Directive = Scan the data. Collect each line that contains the word "fruit".

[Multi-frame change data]

★ ★ ★

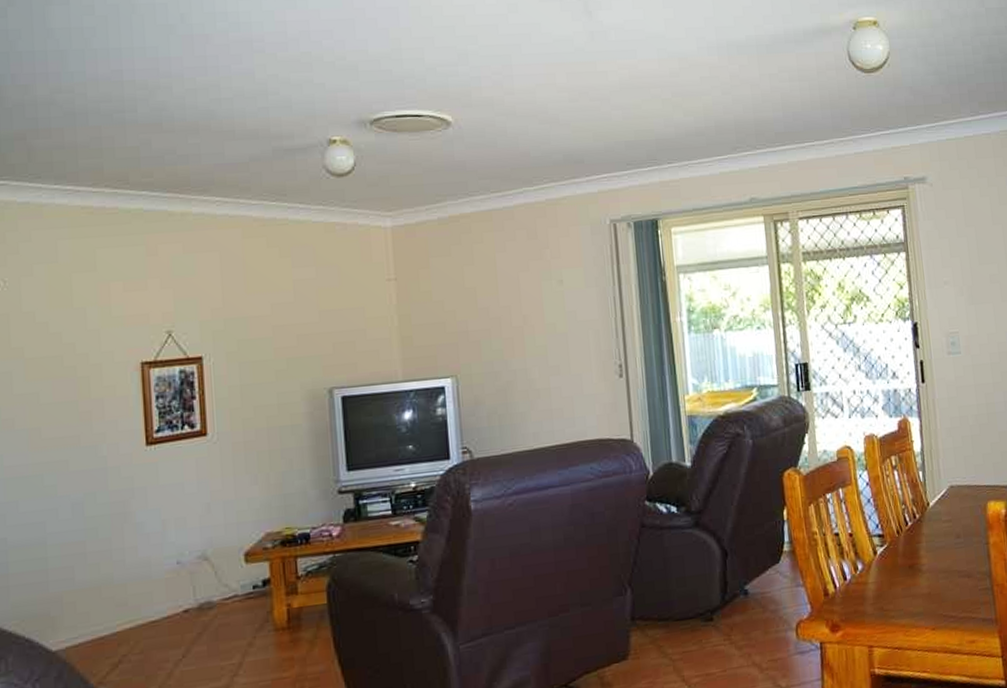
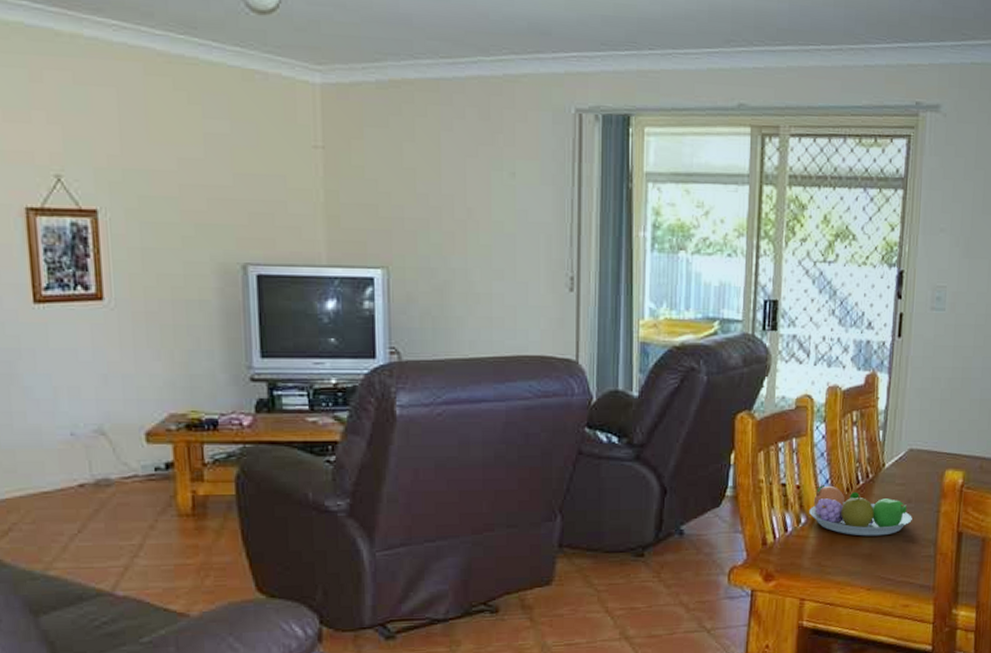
fruit bowl: none [864,529,964,577] -> present [809,485,912,536]

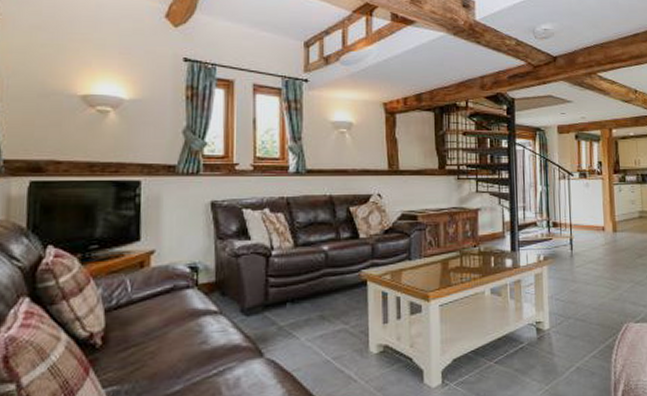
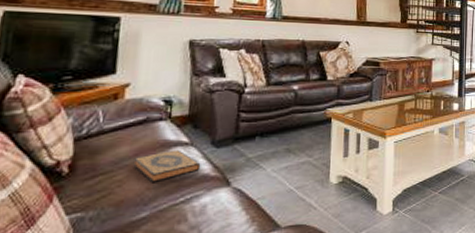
hardback book: none [163,319,232,355] -> present [133,150,201,183]

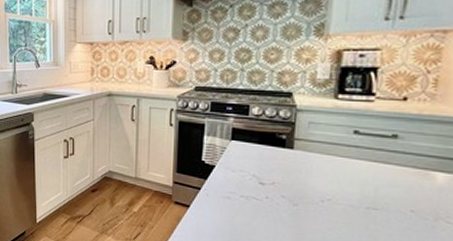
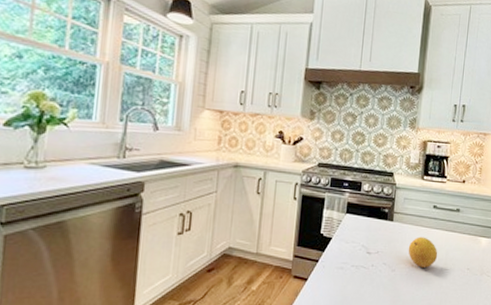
fruit: none [315,168,362,205] -> present [408,236,438,268]

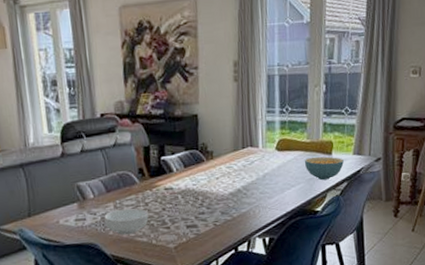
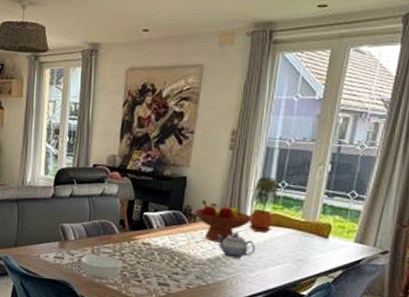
fruit bowl: none [209,136,266,175] -> present [194,200,254,242]
teapot: none [234,163,271,189] -> present [216,233,255,259]
potted plant: none [260,103,284,160] -> present [248,176,279,233]
cereal bowl: present [304,156,344,181] -> none [294,237,342,264]

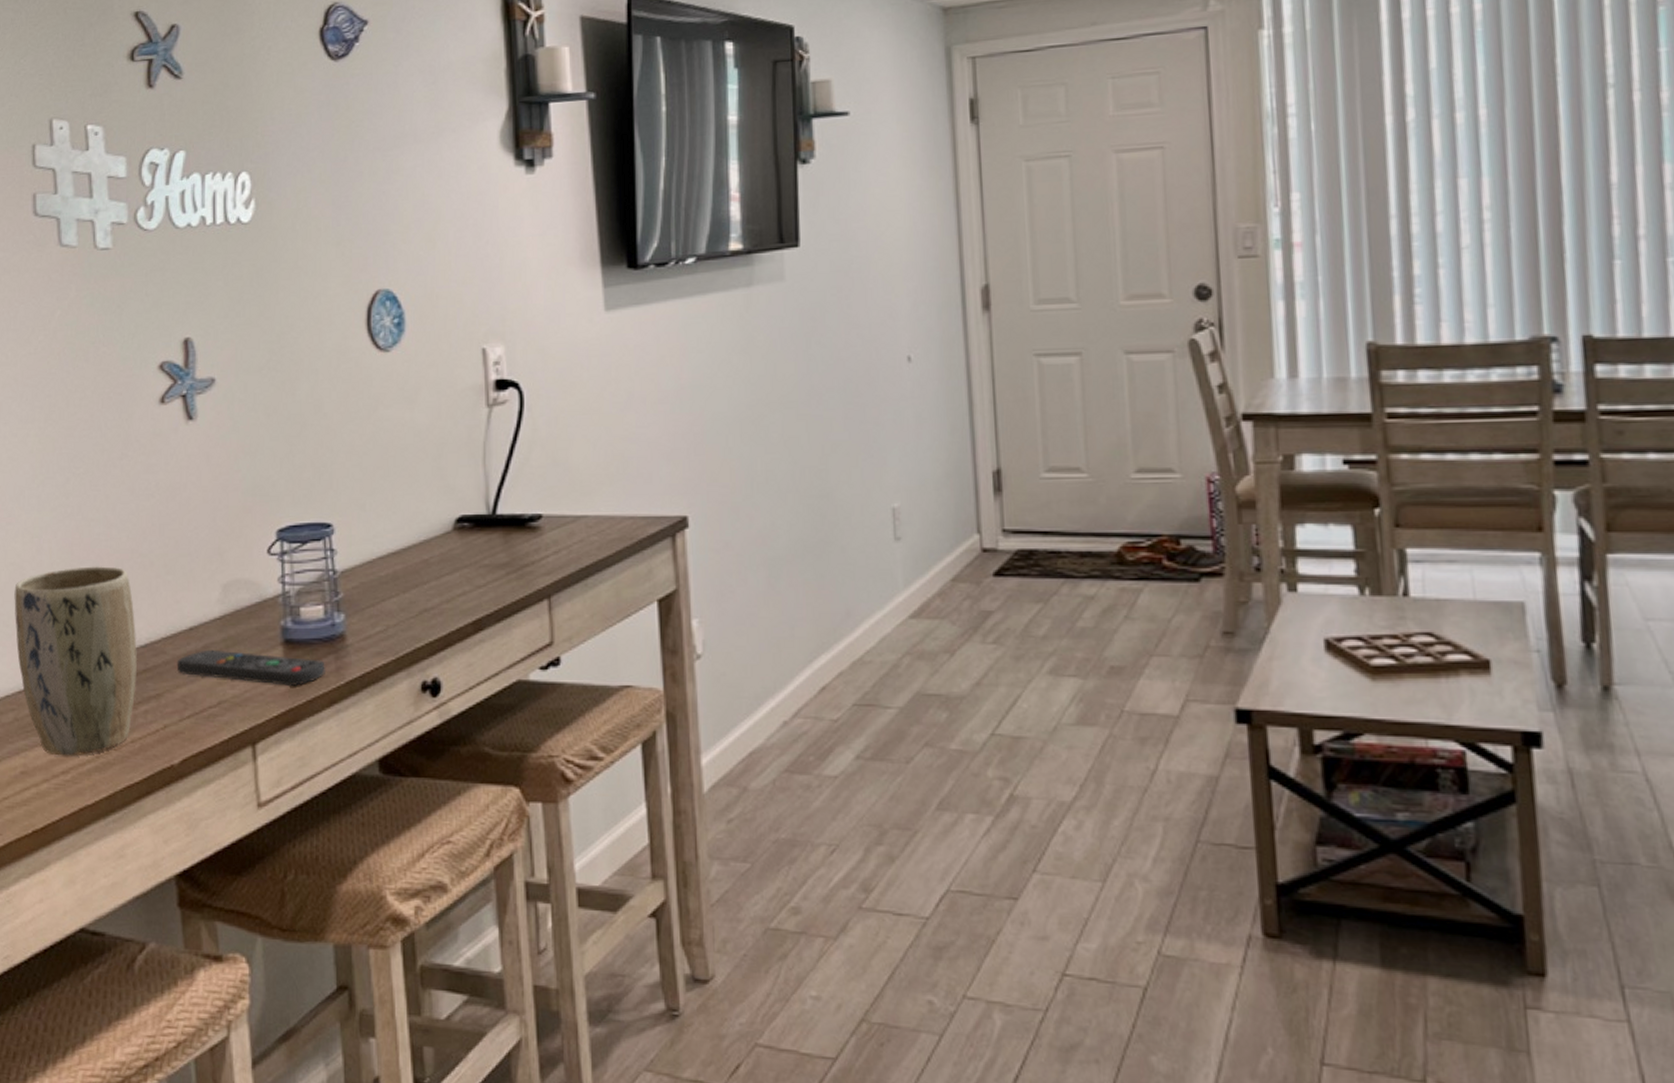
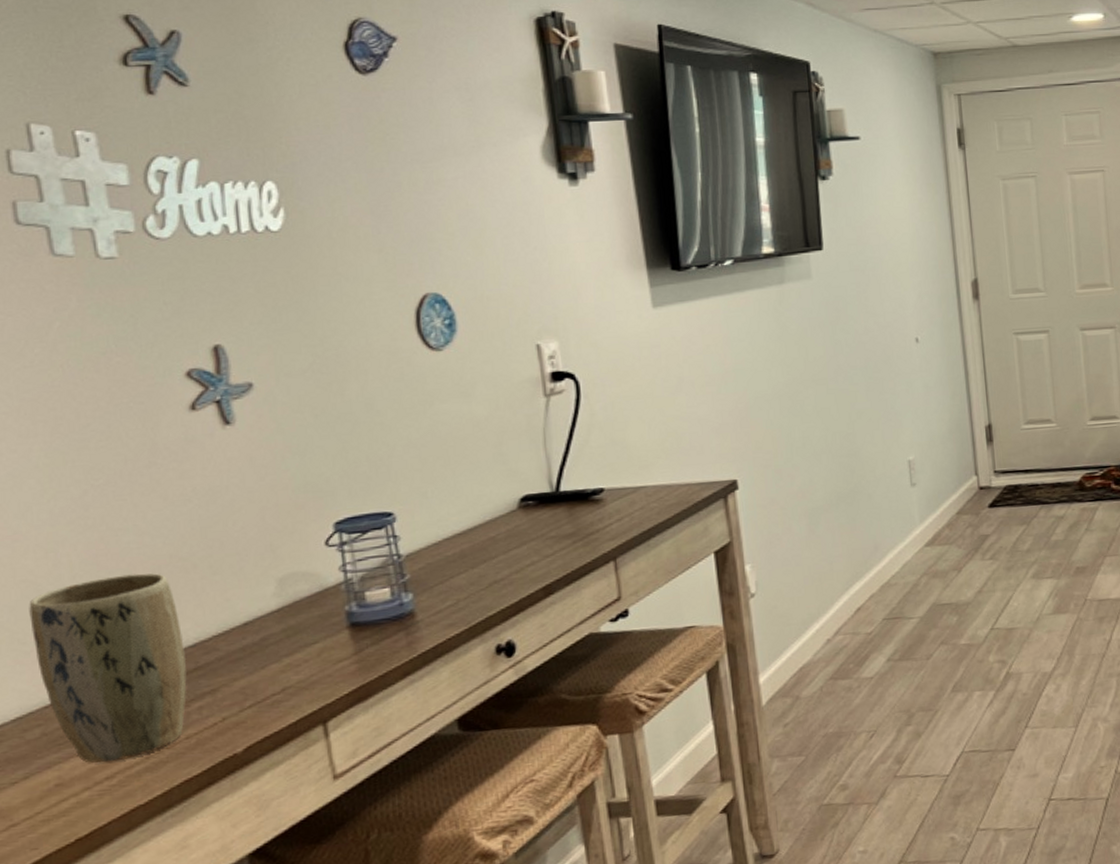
remote control: present [176,649,325,686] -> none [232,638,396,668]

★ ★ ★

Expected output =
fruit bowl: none [864,529,964,577] -> present [809,485,912,536]
fruit: none [315,168,362,205] -> present [408,236,438,268]
fruit bowl: none [209,136,266,175] -> present [194,200,254,242]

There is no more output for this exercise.